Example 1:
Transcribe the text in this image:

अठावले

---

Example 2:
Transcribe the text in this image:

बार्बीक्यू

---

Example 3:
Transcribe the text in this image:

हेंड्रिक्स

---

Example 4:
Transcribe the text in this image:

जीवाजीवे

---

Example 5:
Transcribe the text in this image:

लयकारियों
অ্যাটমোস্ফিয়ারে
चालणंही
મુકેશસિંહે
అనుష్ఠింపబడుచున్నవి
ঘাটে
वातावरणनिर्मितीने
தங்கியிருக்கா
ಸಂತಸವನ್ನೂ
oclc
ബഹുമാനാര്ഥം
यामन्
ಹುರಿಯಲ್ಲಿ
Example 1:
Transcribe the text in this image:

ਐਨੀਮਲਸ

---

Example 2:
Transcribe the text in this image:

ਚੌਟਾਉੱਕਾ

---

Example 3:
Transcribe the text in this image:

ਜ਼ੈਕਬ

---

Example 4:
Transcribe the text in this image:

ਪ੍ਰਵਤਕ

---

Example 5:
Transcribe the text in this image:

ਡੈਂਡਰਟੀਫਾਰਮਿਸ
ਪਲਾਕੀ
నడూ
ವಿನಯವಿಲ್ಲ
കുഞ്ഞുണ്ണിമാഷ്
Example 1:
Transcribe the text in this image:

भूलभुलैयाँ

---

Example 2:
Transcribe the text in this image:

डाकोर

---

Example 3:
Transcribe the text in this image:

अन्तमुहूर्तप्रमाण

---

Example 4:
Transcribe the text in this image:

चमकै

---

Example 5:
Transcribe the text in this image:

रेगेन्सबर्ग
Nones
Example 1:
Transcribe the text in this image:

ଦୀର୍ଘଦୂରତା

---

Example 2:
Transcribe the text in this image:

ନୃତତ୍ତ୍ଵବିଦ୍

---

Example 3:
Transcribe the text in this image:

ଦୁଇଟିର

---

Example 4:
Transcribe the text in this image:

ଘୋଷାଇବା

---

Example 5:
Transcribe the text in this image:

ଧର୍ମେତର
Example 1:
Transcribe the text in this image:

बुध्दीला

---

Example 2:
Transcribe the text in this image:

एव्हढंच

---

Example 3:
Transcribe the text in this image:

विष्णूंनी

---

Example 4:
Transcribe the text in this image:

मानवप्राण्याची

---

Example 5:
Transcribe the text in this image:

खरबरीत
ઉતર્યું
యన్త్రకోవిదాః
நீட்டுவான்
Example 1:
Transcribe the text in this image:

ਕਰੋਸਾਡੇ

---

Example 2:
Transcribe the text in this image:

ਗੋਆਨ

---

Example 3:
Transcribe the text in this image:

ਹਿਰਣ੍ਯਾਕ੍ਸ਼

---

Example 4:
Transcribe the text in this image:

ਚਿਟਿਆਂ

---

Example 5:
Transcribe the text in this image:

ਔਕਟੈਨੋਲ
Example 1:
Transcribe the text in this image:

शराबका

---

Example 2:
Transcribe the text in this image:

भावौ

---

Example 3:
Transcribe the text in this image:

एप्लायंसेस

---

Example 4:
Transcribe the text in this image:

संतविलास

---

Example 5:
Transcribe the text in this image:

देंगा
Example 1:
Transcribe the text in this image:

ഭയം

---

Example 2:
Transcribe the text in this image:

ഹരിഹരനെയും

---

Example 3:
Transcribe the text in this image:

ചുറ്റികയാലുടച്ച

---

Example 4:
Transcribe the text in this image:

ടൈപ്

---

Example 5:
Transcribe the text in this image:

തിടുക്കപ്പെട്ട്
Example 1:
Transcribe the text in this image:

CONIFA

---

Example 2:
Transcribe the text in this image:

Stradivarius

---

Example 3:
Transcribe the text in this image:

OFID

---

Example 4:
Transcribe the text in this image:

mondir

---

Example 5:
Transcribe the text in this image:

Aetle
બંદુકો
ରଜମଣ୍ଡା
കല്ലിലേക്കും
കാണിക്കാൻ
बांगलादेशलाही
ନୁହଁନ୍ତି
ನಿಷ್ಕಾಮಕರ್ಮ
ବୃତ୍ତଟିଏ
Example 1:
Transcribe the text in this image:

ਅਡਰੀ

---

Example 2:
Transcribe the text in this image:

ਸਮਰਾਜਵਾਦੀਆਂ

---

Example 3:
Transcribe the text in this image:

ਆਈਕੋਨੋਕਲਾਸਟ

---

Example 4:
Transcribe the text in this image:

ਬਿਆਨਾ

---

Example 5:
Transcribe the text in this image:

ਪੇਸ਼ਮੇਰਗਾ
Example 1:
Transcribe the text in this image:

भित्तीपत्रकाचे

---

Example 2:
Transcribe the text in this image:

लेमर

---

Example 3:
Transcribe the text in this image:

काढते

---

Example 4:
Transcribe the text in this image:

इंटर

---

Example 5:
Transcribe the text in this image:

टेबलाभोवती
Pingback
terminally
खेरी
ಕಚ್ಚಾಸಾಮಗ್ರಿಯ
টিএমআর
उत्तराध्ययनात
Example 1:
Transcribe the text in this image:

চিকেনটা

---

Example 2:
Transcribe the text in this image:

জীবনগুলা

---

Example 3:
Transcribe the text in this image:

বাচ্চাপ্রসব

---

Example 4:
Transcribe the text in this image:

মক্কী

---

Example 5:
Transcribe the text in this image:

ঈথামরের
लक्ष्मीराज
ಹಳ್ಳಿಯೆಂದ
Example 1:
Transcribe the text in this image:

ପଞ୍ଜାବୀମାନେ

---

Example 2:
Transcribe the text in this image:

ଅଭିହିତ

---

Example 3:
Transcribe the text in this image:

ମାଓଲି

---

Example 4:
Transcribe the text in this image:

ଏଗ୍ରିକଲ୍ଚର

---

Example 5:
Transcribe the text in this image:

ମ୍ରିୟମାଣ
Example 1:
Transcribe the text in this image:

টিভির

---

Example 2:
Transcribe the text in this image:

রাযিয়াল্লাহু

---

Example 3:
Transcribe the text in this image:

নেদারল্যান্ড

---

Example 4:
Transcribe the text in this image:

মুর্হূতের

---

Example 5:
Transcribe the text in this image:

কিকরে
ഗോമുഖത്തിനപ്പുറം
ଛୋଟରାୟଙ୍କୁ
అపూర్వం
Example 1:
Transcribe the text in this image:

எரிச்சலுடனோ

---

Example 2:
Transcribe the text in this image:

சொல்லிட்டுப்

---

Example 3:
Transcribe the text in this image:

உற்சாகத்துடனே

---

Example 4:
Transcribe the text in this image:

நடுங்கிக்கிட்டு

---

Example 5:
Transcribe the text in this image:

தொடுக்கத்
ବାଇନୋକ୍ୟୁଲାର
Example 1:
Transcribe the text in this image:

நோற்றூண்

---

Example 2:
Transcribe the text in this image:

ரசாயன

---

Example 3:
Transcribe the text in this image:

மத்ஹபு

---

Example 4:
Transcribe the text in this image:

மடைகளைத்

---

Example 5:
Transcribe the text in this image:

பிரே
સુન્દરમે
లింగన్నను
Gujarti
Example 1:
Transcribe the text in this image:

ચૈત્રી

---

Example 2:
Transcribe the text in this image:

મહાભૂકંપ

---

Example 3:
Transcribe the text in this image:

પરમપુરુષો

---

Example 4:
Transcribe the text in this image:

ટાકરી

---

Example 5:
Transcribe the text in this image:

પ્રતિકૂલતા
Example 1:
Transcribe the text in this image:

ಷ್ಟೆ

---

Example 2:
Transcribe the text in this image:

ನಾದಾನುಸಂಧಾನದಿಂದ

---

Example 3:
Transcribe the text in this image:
● ● ● ● ●
> **What you should do**: Extract each line from the listing above, please, and repeat it exactly.

> **Exercise output**:
Example 1:
Transcribe the text in this image:

अठावले

---

Example 2:
Transcribe the text in this image:

बार्बीक्यू

---

Example 3:
Transcribe the text in this image:

हेंड्रिक्स

---

Example 4:
Transcribe the text in this image:

जीवाजीवे

---

Example 5:
Transcribe the text in this image:

लयकारियों
অ্যাটমোস্ফিয়ারে
चालणंही
મુકેશસિંહે
అనుష్ఠింపబడుచున్నవి
ঘাটে
वातावरणनिर्मितीने
தங்கியிருக்கா
ಸಂತಸವನ್ನೂ
oclc
ബഹുമാനാര്ഥം
यामन्
ಹುರಿಯಲ್ಲಿ
Example 1:
Transcribe the text in this image:

ਐਨੀਮਲਸ

---

Example 2:
Transcribe the text in this image:

ਚੌਟਾਉੱਕਾ

---

Example 3:
Transcribe the text in this image:

ਜ਼ੈਕਬ

---

Example 4:
Transcribe the text in this image:

ਪ੍ਰਵਤਕ

---

Example 5:
Transcribe the text in this image:

ਡੈਂਡਰਟੀਫਾਰਮਿਸ
ਪਲਾਕੀ
నడూ
ವಿನಯವಿಲ್ಲ
കുഞ്ഞുണ്ണിമാഷ്
Example 1:
Transcribe the text in this image:

भूलभुलैयाँ

---

Example 2:
Transcribe the text in this image:

डाकोर

---

Example 3:
Transcribe the text in this image:

अन्तमुहूर्तप्रमाण

---

Example 4:
Transcribe the text in this image:

चमकै

---

Example 5:
Transcribe the text in this image:

रेगेन्सबर्ग
Nones
Example 1:
Transcribe the text in this image:

ଦୀର୍ଘଦୂରତା

---

Example 2:
Transcribe the text in this image:

ନୃତତ୍ତ୍ଵବିଦ୍

---

Example 3:
Transcribe the text in this image:

ଦୁଇଟିର

---

Example 4:
Transcribe the text in this image:

ଘୋଷାଇବା

---

Example 5:
Transcribe the text in this image:

ଧର୍ମେତର
Example 1:
Transcribe the text in this image:

बुध्दीला

---

Example 2:
Transcribe the text in this image:

एव्हढंच

---

Example 3:
Transcribe the text in this image:

विष्णूंनी

---

Example 4:
Transcribe the text in this image:

मानवप्राण्याची

---

Example 5:
Transcribe the text in this image:

खरबरीत
ઉતર્યું
యన్త్రకోవిదాః
நீட்டுவான்
Example 1:
Transcribe the text in this image:

ਕਰੋਸਾਡੇ

---

Example 2:
Transcribe the text in this image:

ਗੋਆਨ

---

Example 3:
Transcribe the text in this image:

ਹਿਰਣ੍ਯਾਕ੍ਸ਼

---

Example 4:
Transcribe the text in this image:

ਚਿਟਿਆਂ

---

Example 5:
Transcribe the text in this image:

ਔਕਟੈਨੋਲ
Example 1:
Transcribe the text in this image:

शराबका

---

Example 2:
Transcribe the text in this image:

भावौ

---

Example 3:
Transcribe the text in this image:

एप्लायंसेस

---

Example 4:
Transcribe the text in this image:

संतविलास

---

Example 5:
Transcribe the text in this image:

देंगा
Example 1:
Transcribe the text in this image:

ഭയം

---

Example 2:
Transcribe the text in this image:

ഹരിഹരനെയും

---

Example 3:
Transcribe the text in this image:

ചുറ്റികയാലുടച്ച

---

Example 4:
Transcribe the text in this image:

ടൈപ്

---

Example 5:
Transcribe the text in this image:

തിടുക്കപ്പെട്ട്
Example 1:
Transcribe the text in this image:

CONIFA

---

Example 2:
Transcribe the text in this image:

Stradivarius

---

Example 3:
Transcribe the text in this image:

OFID

---

Example 4:
Transcribe the text in this image:

mondir

---

Example 5:
Transcribe the text in this image:

Aetle
બંદુકો
ରଜମଣ୍ଡା
കല്ലിലേക്കും
കാണിക്കാൻ
बांगलादेशलाही
ନୁହଁନ୍ତି
ನಿಷ್ಕಾಮಕರ್ಮ
ବୃତ୍ତଟିଏ
Example 1:
Transcribe the text in this image:

ਅਡਰੀ

---

Example 2:
Transcribe the text in this image:

ਸਮਰਾਜਵਾਦੀਆਂ

---

Example 3:
Transcribe the text in this image:

ਆਈਕੋਨੋਕਲਾਸਟ

---

Example 4:
Transcribe the text in this image:

ਬਿਆਨਾ

---

Example 5:
Transcribe the text in this image:

ਪੇਸ਼ਮੇਰਗਾ
Example 1:
Transcribe the text in this image:

भित्तीपत्रकाचे

---

Example 2:
Transcribe the text in this image:

लेमर

---

Example 3:
Transcribe the text in this image:

काढते

---

Example 4:
Transcribe the text in this image:

इंटर

---

Example 5:
Transcribe the text in this image:

टेबलाभोवती
Pingback
terminally
खेरी
ಕಚ್ಚಾಸಾಮಗ್ರಿಯ
টিএমআর
उत्तराध्ययनात
Example 1:
Transcribe the text in this image:

চিকেনটা

---

Example 2:
Transcribe the text in this image:

জীবনগুলা

---

Example 3:
Transcribe the text in this image:

বাচ্চাপ্রসব

---

Example 4:
Transcribe the text in this image:

মক্কী

---

Example 5:
Transcribe the text in this image:

ঈথামরের
लक्ष्मीराज
ಹಳ್ಳಿಯೆಂದ
Example 1:
Transcribe the text in this image:

ପଞ୍ଜାବୀମାନେ

---

Example 2:
Transcribe the text in this image:

ଅଭିହିତ

---

Example 3:
Transcribe the text in this image:

ମାଓଲି

---

Example 4:
Transcribe the text in this image:

ଏଗ୍ରିକଲ୍ଚର

---

Example 5:
Transcribe the text in this image:

ମ୍ରିୟମାଣ
Example 1:
Transcribe the text in this image:

টিভির

---

Example 2:
Transcribe the text in this image:

রাযিয়াল্লাহু

---

Example 3:
Transcribe the text in this image:

নেদারল্যান্ড

---

Example 4:
Transcribe the text in this image:

মুর্হূতের

---

Example 5:
Transcribe the text in this image:

কিকরে
ഗോമുഖത്തിനപ്പുറം
ଛୋଟରାୟଙ୍କୁ
అపూర్వం
Example 1:
Transcribe the text in this image:

எரிச்சலுடனோ

---

Example 2:
Transcribe the text in this image:

சொல்லிட்டுப்

---

Example 3:
Transcribe the text in this image:

உற்சாகத்துடனே

---

Example 4:
Transcribe the text in this image:

நடுங்கிக்கிட்டு

---

Example 5:
Transcribe the text in this image:

தொடுக்கத்
ବାଇନୋକ୍ୟୁଲାର
Example 1:
Transcribe the text in this image:

நோற்றூண்

---

Example 2:
Transcribe the text in this image:

ரசாயன

---

Example 3:
Transcribe the text in this image:

மத்ஹபு

---

Example 4:
Transcribe the text in this image:

மடைகளைத்

---

Example 5:
Transcribe the text in this image:

பிரே
સુન્દરમે
లింగన్నను
Gujarti
Example 1:
Transcribe the text in this image:

ચૈત્રી

---

Example 2:
Transcribe the text in this image:

મહાભૂકંપ

---

Example 3:
Transcribe the text in this image:

પરમપુરુષો

---

Example 4:
Transcribe the text in this image:

ટાકરી

---

Example 5:
Transcribe the text in this image:

પ્રતિકૂલતા
Example 1:
Transcribe the text in this image:

ಷ್ಟೆ

---

Example 2:
Transcribe the text in this image:

ನಾದಾನುಸಂಧಾನದಿಂದ

---

Example 3:
Transcribe the text in this image:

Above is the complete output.